The US CPI on the other hand is a big, big deal. It’s expected to accelerate both at the headline level and the core level. Energy prices will play a big role in pushing prices up as gasoline prices rose in the wake of Hurricane Harvey in Texas, whereas the seasonal adjustment assumes prices fall during this period.

Although this isn’t the inflation measure that the Fed officially targets, it seems that people pay more attention to this one than to the official target (which is the core personal consumption expenditure deflator). With the headline figure leaping over 2% and core inflation accelerating as well, it would seem to confirm all the prognostications from various Fed officials that inflation is likely to hit their target level.

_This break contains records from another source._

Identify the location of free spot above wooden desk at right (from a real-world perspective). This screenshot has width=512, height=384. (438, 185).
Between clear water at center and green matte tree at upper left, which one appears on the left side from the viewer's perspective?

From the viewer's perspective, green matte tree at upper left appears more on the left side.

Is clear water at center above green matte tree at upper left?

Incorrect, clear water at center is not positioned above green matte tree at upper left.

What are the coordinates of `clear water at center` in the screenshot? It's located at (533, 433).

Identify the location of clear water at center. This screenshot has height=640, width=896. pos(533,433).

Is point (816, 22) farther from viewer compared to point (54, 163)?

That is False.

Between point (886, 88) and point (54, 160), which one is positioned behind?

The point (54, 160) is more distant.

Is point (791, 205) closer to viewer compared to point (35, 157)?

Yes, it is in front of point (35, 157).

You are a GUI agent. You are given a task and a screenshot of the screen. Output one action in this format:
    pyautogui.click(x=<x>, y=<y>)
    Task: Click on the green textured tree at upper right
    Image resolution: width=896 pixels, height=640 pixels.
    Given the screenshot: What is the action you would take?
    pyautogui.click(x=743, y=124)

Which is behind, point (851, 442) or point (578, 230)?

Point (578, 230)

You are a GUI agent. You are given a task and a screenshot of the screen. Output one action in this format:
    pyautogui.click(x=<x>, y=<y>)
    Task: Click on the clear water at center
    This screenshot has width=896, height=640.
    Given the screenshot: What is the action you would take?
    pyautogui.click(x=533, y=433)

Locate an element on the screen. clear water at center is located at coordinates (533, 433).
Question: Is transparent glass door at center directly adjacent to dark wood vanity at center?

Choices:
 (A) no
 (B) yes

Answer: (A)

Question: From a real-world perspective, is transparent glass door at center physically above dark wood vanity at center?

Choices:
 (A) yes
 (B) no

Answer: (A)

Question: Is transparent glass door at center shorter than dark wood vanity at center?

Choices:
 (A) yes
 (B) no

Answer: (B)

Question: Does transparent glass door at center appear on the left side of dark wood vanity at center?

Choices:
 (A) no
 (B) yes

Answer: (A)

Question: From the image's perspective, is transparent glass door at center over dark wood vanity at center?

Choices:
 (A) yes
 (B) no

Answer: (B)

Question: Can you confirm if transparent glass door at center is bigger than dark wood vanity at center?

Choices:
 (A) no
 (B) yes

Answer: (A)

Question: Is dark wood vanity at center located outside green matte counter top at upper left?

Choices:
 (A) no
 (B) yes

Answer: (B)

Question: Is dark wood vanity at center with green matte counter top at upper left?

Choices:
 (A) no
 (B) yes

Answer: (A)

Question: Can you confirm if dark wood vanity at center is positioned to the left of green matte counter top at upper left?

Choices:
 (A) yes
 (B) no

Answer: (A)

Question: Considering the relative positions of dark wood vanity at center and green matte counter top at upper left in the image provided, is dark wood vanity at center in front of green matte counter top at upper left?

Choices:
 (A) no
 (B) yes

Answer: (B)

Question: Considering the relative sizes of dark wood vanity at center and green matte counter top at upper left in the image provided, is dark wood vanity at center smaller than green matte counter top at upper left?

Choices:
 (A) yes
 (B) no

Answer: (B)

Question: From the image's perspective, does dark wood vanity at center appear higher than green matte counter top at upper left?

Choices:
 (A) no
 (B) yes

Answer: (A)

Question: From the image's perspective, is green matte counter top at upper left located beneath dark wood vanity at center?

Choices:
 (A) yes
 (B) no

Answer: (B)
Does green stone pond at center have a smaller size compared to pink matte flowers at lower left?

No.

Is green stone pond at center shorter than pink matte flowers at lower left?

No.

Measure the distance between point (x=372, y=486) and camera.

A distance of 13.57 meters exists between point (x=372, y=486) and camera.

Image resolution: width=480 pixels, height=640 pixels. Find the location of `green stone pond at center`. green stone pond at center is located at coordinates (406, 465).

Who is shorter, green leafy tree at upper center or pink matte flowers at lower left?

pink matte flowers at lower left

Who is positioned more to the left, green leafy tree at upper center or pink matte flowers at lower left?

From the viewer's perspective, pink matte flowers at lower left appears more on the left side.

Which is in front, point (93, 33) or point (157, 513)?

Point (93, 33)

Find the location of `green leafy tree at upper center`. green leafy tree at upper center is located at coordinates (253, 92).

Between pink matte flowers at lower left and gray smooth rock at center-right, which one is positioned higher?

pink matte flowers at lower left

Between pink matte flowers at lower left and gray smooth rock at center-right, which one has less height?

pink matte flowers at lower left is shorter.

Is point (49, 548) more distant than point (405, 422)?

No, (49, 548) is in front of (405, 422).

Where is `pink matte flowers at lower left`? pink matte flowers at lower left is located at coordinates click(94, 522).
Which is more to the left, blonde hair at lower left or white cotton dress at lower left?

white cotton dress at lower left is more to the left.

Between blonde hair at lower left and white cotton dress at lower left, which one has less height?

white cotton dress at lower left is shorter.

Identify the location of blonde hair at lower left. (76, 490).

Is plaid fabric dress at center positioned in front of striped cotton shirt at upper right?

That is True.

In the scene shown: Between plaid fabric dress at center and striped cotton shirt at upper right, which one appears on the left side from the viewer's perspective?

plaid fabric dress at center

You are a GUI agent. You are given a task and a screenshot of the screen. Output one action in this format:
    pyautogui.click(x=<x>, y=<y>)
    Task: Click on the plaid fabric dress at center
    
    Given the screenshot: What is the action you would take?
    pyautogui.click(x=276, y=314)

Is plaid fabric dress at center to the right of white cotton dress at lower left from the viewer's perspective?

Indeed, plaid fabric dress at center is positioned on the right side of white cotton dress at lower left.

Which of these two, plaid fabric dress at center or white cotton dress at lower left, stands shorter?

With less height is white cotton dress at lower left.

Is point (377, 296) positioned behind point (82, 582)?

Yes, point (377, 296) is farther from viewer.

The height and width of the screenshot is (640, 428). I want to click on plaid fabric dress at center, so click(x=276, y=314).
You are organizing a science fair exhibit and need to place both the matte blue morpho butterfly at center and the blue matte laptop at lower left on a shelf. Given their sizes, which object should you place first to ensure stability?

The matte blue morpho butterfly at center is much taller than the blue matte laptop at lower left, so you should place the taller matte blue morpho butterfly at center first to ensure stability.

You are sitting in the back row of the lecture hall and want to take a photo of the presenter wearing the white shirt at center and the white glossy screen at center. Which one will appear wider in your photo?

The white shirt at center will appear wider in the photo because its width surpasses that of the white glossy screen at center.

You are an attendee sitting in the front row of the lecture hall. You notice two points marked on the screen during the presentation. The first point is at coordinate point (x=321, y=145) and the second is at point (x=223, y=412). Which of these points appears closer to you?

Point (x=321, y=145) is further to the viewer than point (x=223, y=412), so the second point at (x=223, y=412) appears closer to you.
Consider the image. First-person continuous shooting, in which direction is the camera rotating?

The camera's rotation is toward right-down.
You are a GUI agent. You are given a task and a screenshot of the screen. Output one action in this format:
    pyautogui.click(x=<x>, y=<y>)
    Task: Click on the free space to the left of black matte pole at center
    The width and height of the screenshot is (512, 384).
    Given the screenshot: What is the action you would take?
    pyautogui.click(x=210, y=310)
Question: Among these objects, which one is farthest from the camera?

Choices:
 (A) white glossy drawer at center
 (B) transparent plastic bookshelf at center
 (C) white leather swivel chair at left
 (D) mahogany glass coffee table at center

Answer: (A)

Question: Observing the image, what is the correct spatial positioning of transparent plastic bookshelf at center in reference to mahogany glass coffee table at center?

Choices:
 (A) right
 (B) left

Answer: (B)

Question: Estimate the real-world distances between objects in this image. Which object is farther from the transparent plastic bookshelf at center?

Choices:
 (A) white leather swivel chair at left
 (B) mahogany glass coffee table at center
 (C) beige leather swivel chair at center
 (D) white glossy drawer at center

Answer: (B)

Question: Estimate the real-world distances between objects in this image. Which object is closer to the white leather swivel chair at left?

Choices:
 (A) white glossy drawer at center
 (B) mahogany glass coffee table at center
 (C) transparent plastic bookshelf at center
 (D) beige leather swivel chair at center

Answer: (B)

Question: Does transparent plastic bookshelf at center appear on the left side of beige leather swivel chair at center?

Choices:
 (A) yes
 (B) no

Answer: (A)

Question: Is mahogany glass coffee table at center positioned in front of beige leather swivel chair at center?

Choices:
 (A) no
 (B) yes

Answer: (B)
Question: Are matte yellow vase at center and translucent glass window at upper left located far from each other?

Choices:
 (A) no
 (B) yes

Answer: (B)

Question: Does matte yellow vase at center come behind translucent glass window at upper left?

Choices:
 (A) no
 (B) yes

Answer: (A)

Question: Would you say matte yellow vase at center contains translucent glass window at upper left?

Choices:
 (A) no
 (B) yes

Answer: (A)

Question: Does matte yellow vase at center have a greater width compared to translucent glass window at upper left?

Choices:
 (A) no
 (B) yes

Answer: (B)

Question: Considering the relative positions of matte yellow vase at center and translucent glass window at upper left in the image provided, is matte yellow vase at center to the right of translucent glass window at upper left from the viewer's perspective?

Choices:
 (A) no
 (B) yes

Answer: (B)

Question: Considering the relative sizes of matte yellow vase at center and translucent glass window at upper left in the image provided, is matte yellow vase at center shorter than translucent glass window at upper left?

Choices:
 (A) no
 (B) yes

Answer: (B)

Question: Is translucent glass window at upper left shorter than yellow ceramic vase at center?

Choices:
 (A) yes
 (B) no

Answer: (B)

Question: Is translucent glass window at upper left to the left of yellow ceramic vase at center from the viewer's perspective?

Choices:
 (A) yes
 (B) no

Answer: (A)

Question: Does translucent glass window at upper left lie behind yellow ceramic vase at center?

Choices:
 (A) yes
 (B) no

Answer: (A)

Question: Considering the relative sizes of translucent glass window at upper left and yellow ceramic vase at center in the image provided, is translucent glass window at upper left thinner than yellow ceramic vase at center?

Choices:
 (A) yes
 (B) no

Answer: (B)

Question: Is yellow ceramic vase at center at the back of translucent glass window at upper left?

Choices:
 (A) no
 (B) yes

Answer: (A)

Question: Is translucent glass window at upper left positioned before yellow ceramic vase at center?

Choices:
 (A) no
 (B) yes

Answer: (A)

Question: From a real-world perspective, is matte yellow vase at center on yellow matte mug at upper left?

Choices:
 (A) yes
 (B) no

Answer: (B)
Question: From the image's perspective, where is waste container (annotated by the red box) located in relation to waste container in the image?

At the same time, US retail sales are expected to soar, at least at the headline level. The figure there is temporarily inflated by soaring gasoline prices (and therefore gasoline sales) as a result of the hurricanes. Auto sales also rose as people started to replace some of the 300k autos damaged in the Houston flooding. And even after excluding autos and gasoline, they’re forecast to rise at an above-trend rate owing to sales of building materials. The increase in retail sales should also prove positive for the dollar.

Consumer confidence is expected to be more or less unchanged. In combination with the other solid reports from the US, it would probably confirm to the market the resilience of the US economy and would therefore be dollar positive.

There are a number of speakers in the US afternoon. ECB Governing Council Vice President Vitor Constancio will participate in a panel discussion on “The European Spring?”.

Two of the FOMC’s doves – both voters — speak today, but since both have spoken recently anyway, I don’t expect their comments to be market-moving. Chicago Fed President Charles Evans discusses current economic conditions and monetary policy in Wisconsin. He spoke on Wednesday and said, “I’m thinking it’s going to take a little bit longer to get up to 2% than many people. We might need a continued accommodative stance…”  Dallas Fed President Robert Kaplan will appear in a moderated Q&A session in Boston. He was at a similar event on Tuesday, when he said he wanted to see more signs that inflation was accelerating before raising rates.

Fed Governor Jerome Powell was scheduled to be the keynote speaker at the Boston Fed’s annual economic conference, but cancelled a few days before. Fed spokesmen said that the cancellation is routine, but there’s bound to be some speculation, because Powell is thought to be one of the front runners for head of the Fed when Janet Yellen’s term finishes next February.

On Sunday, the Group of 30 holds two high-powered events in Washington. Unlike the G7, G10, or G20, the G30 is a public and private-sector organization that brings together central bankers, the heads of various financial institutions, and some academics to discuss financial and systemic issues. First there’s a panel discussion on “The Global Economy: Prospects for Broad-Based Growth,” featuring Fed Chair Yellen, PBOC Gov.  Zhou, BoJ Gov. Kuroda, and ECB VP Constâncio, After that there’s a panel discussion on “Financial Regulation and Economic Policies to Avoid the Next Crisis,” featuring US NEC Director Cohn, RBI Gov. Patel, and Bundesbank President Weidmann, and Banco de Mexico Gov. Carstens.